The most universally popular aspect of the law was its prohibition against insurance companies denying coverage to people with pre-existing conditions, people who contracted enduring diseases and people who discovered congenital illnesses. The only critic we ever heard about was our former governor, Mike Huckabee, who said we should feel no sympathy for people who can’t get insurance because they are victims of their own unhealthy lifestyles.

Huckabee presumably is still insured, although hundreds of thousands of people with his disease, diabetes, are denied coverage because of it. Insurance companies do not want to insure people who are apt to have major medical expenses for the rest of their lives, and who can blame them? Insurance companies are profitable businesses, not charities.

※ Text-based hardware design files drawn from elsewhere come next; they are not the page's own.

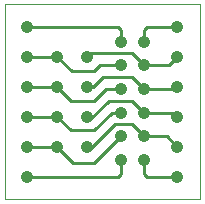
<source format=gbl>
G75*
%MOIN*%
%OFA0B0*%
%FSLAX24Y24*%
%IPPOS*%
%LPD*%
%AMOC8*
5,1,8,0,0,1.08239X$1,22.5*
%
%ADD10C,0.0000*%
%ADD11C,0.0100*%
%ADD12C,0.0413*%
D10*
X000100Y000139D02*
X000100Y006635D01*
X006600Y006635D01*
X006600Y000139D01*
X000100Y000139D01*
D11*
X000850Y000889D02*
X003856Y000889D01*
X003956Y000989D01*
X003956Y001452D01*
X003956Y002239D02*
X003070Y001353D01*
X002381Y001353D01*
X001850Y001889D01*
X000850Y001889D01*
X000850Y002889D02*
X001850Y002889D01*
X002303Y002436D01*
X003070Y002436D01*
X003661Y003026D01*
X003956Y003026D01*
X003759Y002633D02*
X002972Y001845D01*
X002850Y001889D01*
X002972Y002830D02*
X002850Y002889D01*
X002972Y002830D02*
X003563Y003420D01*
X004350Y003420D01*
X004744Y003026D01*
X005712Y003026D01*
X005850Y002889D01*
X005500Y002239D02*
X004744Y002239D01*
X004350Y002633D01*
X003759Y002633D01*
X003070Y003420D02*
X002319Y003420D01*
X001850Y003889D01*
X000850Y003889D01*
X000850Y004889D02*
X001850Y004889D01*
X002334Y004404D01*
X003070Y004404D01*
X003267Y004601D01*
X003956Y004601D01*
X004350Y004208D02*
X003366Y004208D01*
X003047Y003889D01*
X002850Y003889D01*
X003070Y003420D02*
X003464Y003814D01*
X003956Y003814D01*
X004350Y004208D02*
X004744Y003814D01*
X005775Y003814D01*
X005850Y003889D01*
X005563Y004601D02*
X004744Y004601D01*
X004350Y004995D01*
X002956Y004995D01*
X002850Y004889D01*
X003856Y005889D02*
X003956Y005789D01*
X003956Y005389D01*
X003856Y005889D02*
X000850Y005889D01*
X004744Y005789D02*
X004744Y005389D01*
X004744Y005789D02*
X004844Y005889D01*
X005850Y005889D01*
X005850Y004889D02*
X005563Y004601D01*
X005500Y002239D02*
X005850Y001889D01*
X005850Y000889D02*
X004844Y000889D01*
X004744Y000989D01*
X004744Y001452D01*
D12*
X004744Y001452D03*
X004744Y002239D03*
X003956Y002239D03*
X003956Y001452D03*
X002850Y001889D03*
X002850Y002889D03*
X002850Y003889D03*
X002850Y004889D03*
X001850Y004889D03*
X001850Y003889D03*
X000850Y003889D03*
X000850Y004889D03*
X000850Y005889D03*
X000850Y002889D03*
X001850Y002889D03*
X001850Y001889D03*
X000850Y001889D03*
X000850Y000889D03*
X003956Y003026D03*
X004744Y003026D03*
X004744Y003814D03*
X003956Y003814D03*
X003956Y004601D03*
X004744Y004601D03*
X004744Y005389D03*
X003956Y005389D03*
X005850Y005889D03*
X005850Y004889D03*
X005850Y003889D03*
X005850Y002889D03*
X005850Y001889D03*
X005850Y000889D03*
M02*

</source>
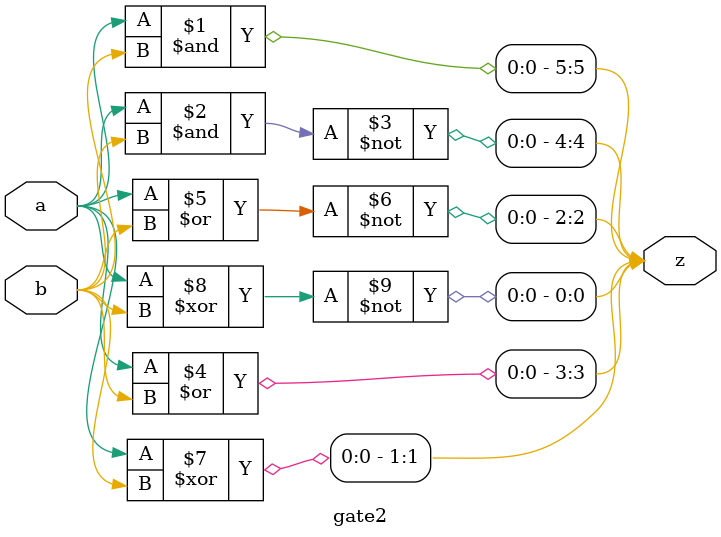
<source format=v>
`timescale 1ns / 1ps
module gate2(
  input wire a,
  input wire b,
  output wire[5:0] z
);

  assign z[5] = a & b;
  assign z[4] = ~( a & b );
  assign z[3] = ( a | b );
  assign z[2] = ~( a | b );
  assign z[1] = a ^ b;
  assign z[0] = ~( a ^ b );

endmodule

</source>
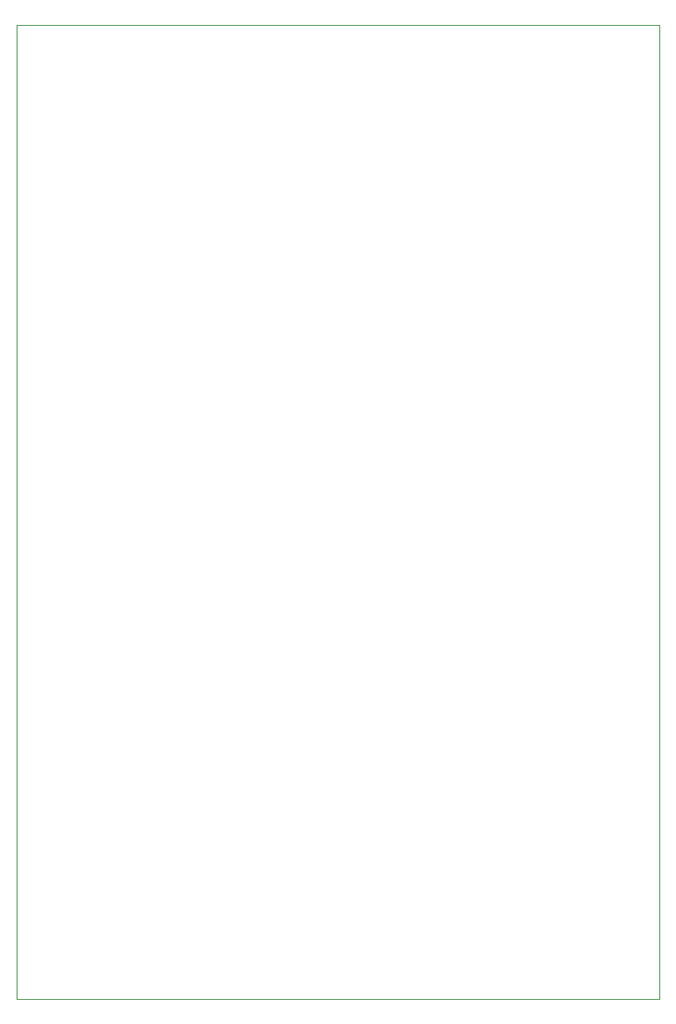
<source format=gm1>
G04 #@! TF.GenerationSoftware,KiCad,Pcbnew,(6.0.5)*
G04 #@! TF.CreationDate,2022-10-09T17:06:01+09:00*
G04 #@! TF.ProjectId,3320LPF,33333230-4c50-4462-9e6b-696361645f70,Ver.1.0*
G04 #@! TF.SameCoordinates,Original*
G04 #@! TF.FileFunction,Profile,NP*
%FSLAX46Y46*%
G04 Gerber Fmt 4.6, Leading zero omitted, Abs format (unit mm)*
G04 Created by KiCad (PCBNEW (6.0.5)) date 2022-10-09 17:06:01*
%MOMM*%
%LPD*%
G01*
G04 APERTURE LIST*
G04 #@! TA.AperFunction,Profile*
%ADD10C,0.100000*%
G04 #@! TD*
G04 APERTURE END LIST*
D10*
X174625000Y-49530000D02*
X174625000Y-148590000D01*
X109220000Y-49530000D02*
X174625000Y-49530000D01*
X109220000Y-148590000D02*
X109220000Y-49530000D01*
X174625000Y-148590000D02*
X109220000Y-148590000D01*
M02*

</source>
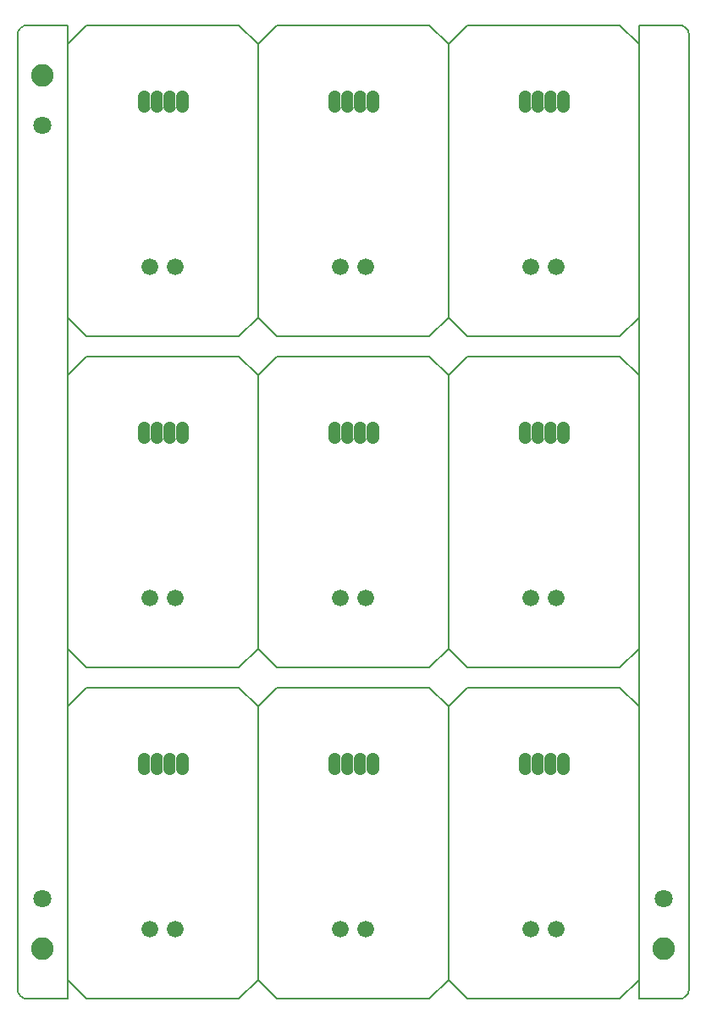
<source format=gts>
*
%FSLAX26Y26*%
%MOIN*%
%ADD10C,0.048500*%
%ADD11C,0.066000*%
%ADD12R,0.004000X0.004000*%
%ADD13C,0.005906*%
%ADD14C,0.088583*%
%ADD15C,0.070866*%
%IPPOS*%
%LN5060-458671.gts*%
%LPD*%
G75*
G54D10*
X646850Y907000D02*
Y943000D01*
X596850Y907000D02*
Y943000D01*
X546850Y907000D02*
Y943000D01*
X496850Y907000D02*
Y943000D01*
G54D11*
X621850Y275000D03*
X521850D03*
%LPC*%
G75*
X521850Y275000D02*
G54D12*
X621850Y948935D02*
Y901065D01*
X571850Y948935D02*
Y901065D01*
X521850Y948935D02*
Y901065D01*
%LPD*%
G75*
X521850Y901065D02*
G54D13*
X271850Y1225000D02*
X296850D01*
X196850Y1150000D02*
X271850Y1225000D01*
X296850D02*
X871850D01*
X196850Y75000D02*
Y1150000D01*
Y75000D02*
X271850Y0D01*
X871850D01*
X946850Y75000D01*
Y1150000D01*
X871850Y1225000D02*
X946850Y1150000D01*
G54D10*
X646850Y2210740D02*
Y2246740D01*
X596850Y2210740D02*
Y2246740D01*
X546850Y2210740D02*
Y2246740D01*
X496850Y2210740D02*
Y2246740D01*
G54D11*
X621850Y1578740D03*
X521850D03*
%LPC*%
G75*
X521850Y1578740D02*
G54D12*
X621850Y2252675D02*
Y2204805D01*
X571850Y2252675D02*
Y2204805D01*
X521850Y2252675D02*
Y2204805D01*
%LPD*%
G75*
X521850Y2204805D02*
G54D13*
X271850Y2528740D02*
X296850D01*
X196850Y2453740D02*
X271850Y2528740D01*
X296850D02*
X871850D01*
X196850Y1378740D02*
Y2453740D01*
Y1378740D02*
X271850Y1303740D01*
X871850D01*
X946850Y1378740D01*
Y2453740D01*
X871850Y2528740D02*
X946850Y2453740D01*
G54D10*
X646850Y3514480D02*
Y3550480D01*
X596850Y3514480D02*
Y3550480D01*
X546850Y3514480D02*
Y3550480D01*
X496850Y3514480D02*
Y3550480D01*
G54D11*
X621850Y2882480D03*
X521850D03*
%LPC*%
G75*
X521850Y2882480D02*
G54D12*
X621850Y3556416D02*
Y3508545D01*
X571850Y3556416D02*
Y3508545D01*
X521850Y3556416D02*
Y3508545D01*
%LPD*%
G75*
X521850Y3508545D02*
G54D13*
X271850Y3832480D02*
X296850D01*
X196850Y3757480D02*
X271850Y3832480D01*
X296850D02*
X871850D01*
X196850Y2682480D02*
Y3757480D01*
Y2682480D02*
X271850Y2607480D01*
X871850D01*
X946850Y2682480D01*
Y3757480D01*
X871850Y3832480D02*
X946850Y3757480D01*
G54D10*
X1396850Y907000D02*
Y943000D01*
X1346850Y907000D02*
Y943000D01*
X1296850Y907000D02*
Y943000D01*
X1246850Y907000D02*
Y943000D01*
G54D11*
X1371850Y275000D03*
X1271850D03*
%LPC*%
G75*
X1271850Y275000D02*
G54D12*
X1371850Y948935D02*
Y901065D01*
X1321850Y948935D02*
Y901065D01*
X1271850Y948935D02*
Y901065D01*
%LPD*%
G75*
X1271850Y901065D02*
G54D13*
X1021850Y1225000D02*
X1046850D01*
X946850Y1150000D02*
X1021850Y1225000D01*
X1046850D02*
X1621850D01*
X946850Y75000D02*
Y1150000D01*
Y75000D02*
X1021850Y0D01*
X1621850D01*
X1696850Y75000D01*
Y1150000D01*
X1621850Y1225000D02*
X1696850Y1150000D01*
G54D10*
X1396850Y2210740D02*
Y2246740D01*
X1346850Y2210740D02*
Y2246740D01*
X1296850Y2210740D02*
Y2246740D01*
X1246850Y2210740D02*
Y2246740D01*
G54D11*
X1371850Y1578740D03*
X1271850D03*
%LPC*%
G75*
X1271850Y1578740D02*
G54D12*
X1371850Y2252675D02*
Y2204805D01*
X1321850Y2252675D02*
Y2204805D01*
X1271850Y2252675D02*
Y2204805D01*
%LPD*%
G75*
X1271850Y2204805D02*
G54D13*
X1021850Y2528740D02*
X1046850D01*
X946850Y2453740D02*
X1021850Y2528740D01*
X1046850D02*
X1621850D01*
X946850Y1378740D02*
Y2453740D01*
Y1378740D02*
X1021850Y1303740D01*
X1621850D01*
X1696850Y1378740D01*
Y2453740D01*
X1621850Y2528740D02*
X1696850Y2453740D01*
G54D10*
X1396850Y3514480D02*
Y3550480D01*
X1346850Y3514480D02*
Y3550480D01*
X1296850Y3514480D02*
Y3550480D01*
X1246850Y3514480D02*
Y3550480D01*
G54D11*
X1371850Y2882480D03*
X1271850D03*
%LPC*%
G75*
X1271850Y2882480D02*
G54D12*
X1371850Y3556416D02*
Y3508545D01*
X1321850Y3556416D02*
Y3508545D01*
X1271850Y3556416D02*
Y3508545D01*
%LPD*%
G75*
X1271850Y3508545D02*
G54D13*
X1021850Y3832480D02*
X1046850D01*
X946850Y3757480D02*
X1021850Y3832480D01*
X1046850D02*
X1621850D01*
X946850Y2682480D02*
Y3757480D01*
Y2682480D02*
X1021850Y2607480D01*
X1621850D01*
X1696850Y2682480D01*
Y3757480D01*
X1621850Y3832480D02*
X1696850Y3757480D01*
G54D10*
X2146850Y907000D02*
Y943000D01*
X2096850Y907000D02*
Y943000D01*
X2046850Y907000D02*
Y943000D01*
X1996850Y907000D02*
Y943000D01*
G54D11*
X2121850Y275000D03*
X2021850D03*
%LPC*%
G75*
X2021850Y275000D02*
G54D12*
X2121850Y948935D02*
Y901065D01*
X2071850Y948935D02*
Y901065D01*
X2021850Y948935D02*
Y901065D01*
%LPD*%
G75*
X2021850Y901065D02*
G54D13*
X1771850Y1225000D02*
X1796850D01*
X1696850Y1150000D02*
X1771850Y1225000D01*
X1796850D02*
X2371850D01*
X1696850Y75000D02*
Y1150000D01*
Y75000D02*
X1771850Y0D01*
X2371850D01*
X2446850Y75000D01*
Y1150000D01*
X2371850Y1225000D02*
X2446850Y1150000D01*
G54D10*
X2146850Y2210740D02*
Y2246740D01*
X2096850Y2210740D02*
Y2246740D01*
X2046850Y2210740D02*
Y2246740D01*
X1996850Y2210740D02*
Y2246740D01*
G54D11*
X2121850Y1578740D03*
X2021850D03*
%LPC*%
G75*
X2021850Y1578740D02*
G54D12*
X2121850Y2252675D02*
Y2204805D01*
X2071850Y2252675D02*
Y2204805D01*
X2021850Y2252675D02*
Y2204805D01*
%LPD*%
G75*
X2021850Y2204805D02*
G54D13*
X1771850Y2528740D02*
X1796850D01*
X1696850Y2453740D02*
X1771850Y2528740D01*
X1796850D02*
X2371850D01*
X1696850Y1378740D02*
Y2453740D01*
Y1378740D02*
X1771850Y1303740D01*
X2371850D01*
X2446850Y1378740D01*
Y2453740D01*
X2371850Y2528740D02*
X2446850Y2453740D01*
G54D10*
X2146850Y3514480D02*
Y3550480D01*
X2096850Y3514480D02*
Y3550480D01*
X2046850Y3514480D02*
Y3550480D01*
X1996850Y3514480D02*
Y3550480D01*
G54D11*
X2121850Y2882480D03*
X2021850D03*
%LPC*%
G75*
X2021850Y2882480D02*
G54D12*
X2121850Y3556416D02*
Y3508545D01*
X2071850Y3556416D02*
Y3508545D01*
X2021850Y3556416D02*
Y3508545D01*
%LPD*%
G75*
X2021850Y3508545D02*
G54D13*
X1771850Y3832480D02*
X1796850D01*
X1696850Y3757480D02*
X1771850Y3832480D01*
X1796850D02*
X2371850D01*
X1696850Y2682480D02*
Y3757480D01*
Y2682480D02*
X1771850Y2607480D01*
X2371850D01*
X2446850Y2682480D01*
Y3757480D01*
X2371850Y3832480D02*
X2446850Y3757480D01*
X39370Y3832480D02*
X196850D01*
X2643701Y3793110D02*
Y39370D01*
X2604331Y0D02*
X2446850D01*
X0Y39370D02*
Y3793110D01*
X196850Y0D02*
Y3832480D01*
X2446850D02*
Y0D01*
Y3832480D02*
X2604331D01*
X196850Y0D02*
X39370D01*
Y3832480D02*
X33163Y3831988D01*
X27110Y3830523D01*
X21365Y3828122D01*
X16070Y3824845D01*
X11358Y3820774D01*
X7346Y3816012D01*
X4136Y3810676D01*
X1807Y3804901D01*
X418Y3798831D01*
X0Y3793110D01*
Y39370D02*
X492Y33163D01*
X1957Y27110D01*
X4358Y21365D01*
X7635Y16070D01*
X11706Y11358D01*
X16469Y7346D01*
X21804Y4136D01*
X27580Y1807D01*
X33650Y418D01*
X39370Y0D01*
X2604331D02*
X2610538Y492D01*
X2616590Y1957D01*
X2622336Y4358D01*
X2627631Y7635D01*
X2632343Y11706D01*
X2636355Y16469D01*
X2639565Y21804D01*
X2641894Y27580D01*
X2643283Y33650D01*
X2643701Y39370D01*
X2604331Y3832480D02*
X2610538Y3831988D01*
X2616590Y3830523D01*
X2622336Y3828122D01*
X2627631Y3824845D01*
X2632343Y3820774D01*
X2636355Y3816012D01*
X2639565Y3810676D01*
X2641894Y3804901D01*
X2643283Y3798831D01*
X2643701Y3793110D01*
G54D14*
X98425Y3635630D03*
Y196850D03*
X2545276D03*
G54D15*
X98425Y393701D03*
X2545276D03*
X98425Y3438780D03*
M02*

</source>
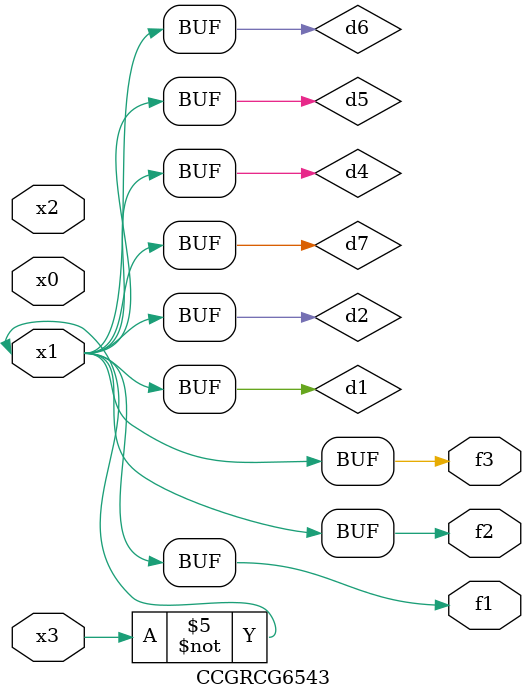
<source format=v>
module CCGRCG6543(
	input x0, x1, x2, x3,
	output f1, f2, f3
);

	wire d1, d2, d3, d4, d5, d6, d7;

	not (d1, x3);
	buf (d2, x1);
	xnor (d3, d1, d2);
	nor (d4, d1);
	buf (d5, d1, d2);
	buf (d6, d4, d5);
	nand (d7, d4);
	assign f1 = d6;
	assign f2 = d7;
	assign f3 = d6;
endmodule

</source>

The new law will guarantee coverage for everyone in 2014 and at the same premiums as everyone else. It is a linchpin of the law because it is tied to the mandate that everyone who can afford it, purchase a health policy, usually with federal help. Insurance companies say that they cannot afford to cover people with lasting sicknesses like heart trouble, cancer and diabetes unless they also are assured a large body of policyholders who are not certain to have expensive treatments. If Republicans succeed in getting the U. S. Supreme Court to strike down the mandatory insurance, Congress would have to come back and repeal the guaranteed protection for those with pre-existing conditions.

That’s where the current dilemma comes in. Congress set aside $5 billion to help the states insure the millions of people with pre-existing conditions until Jan. 1, 2014, when they will be able to buy insurance on the same terms as everyone else. Arkansas’ share is $46 million, which is spread over 3 ½ years. Expecting a big demand, the Insurance Department calculated how much it could subsidize each person’s premiums so that the money would not run out before 2014. It obviously anticipated too many enrollees.

Arkansas is one of the states that already had a high-risk pool for such people, but the premiums were so expensive that only people with high incomes could afford them. Now, even with the federal subsidy figured by the Insurance Department, the premium cost to the individual is still too high for the amount of coverage. The annual deductible is $1,000, the premiums run to about $7,000 for many, and the sizable copays and limitations on benefits just make it unappealing.

Also, few people know about the plan, and the negative coverage of the health law in many parts of the country, particularly in Arkansas, deter many people from getting involved with it. They have heard about death panels and stories that the government would dictate what doctor and hospital you must go to and the treatment you get, none of which are true.

But the cost is the big deterrent. The Insurance Department’s super caution is understandable, but it must use the federal money to lower the premiums sufficiently to get needy people to participate, even if it means capping the program far ahead of the 2014 threshold for universal coverage and denying many the coverage they need.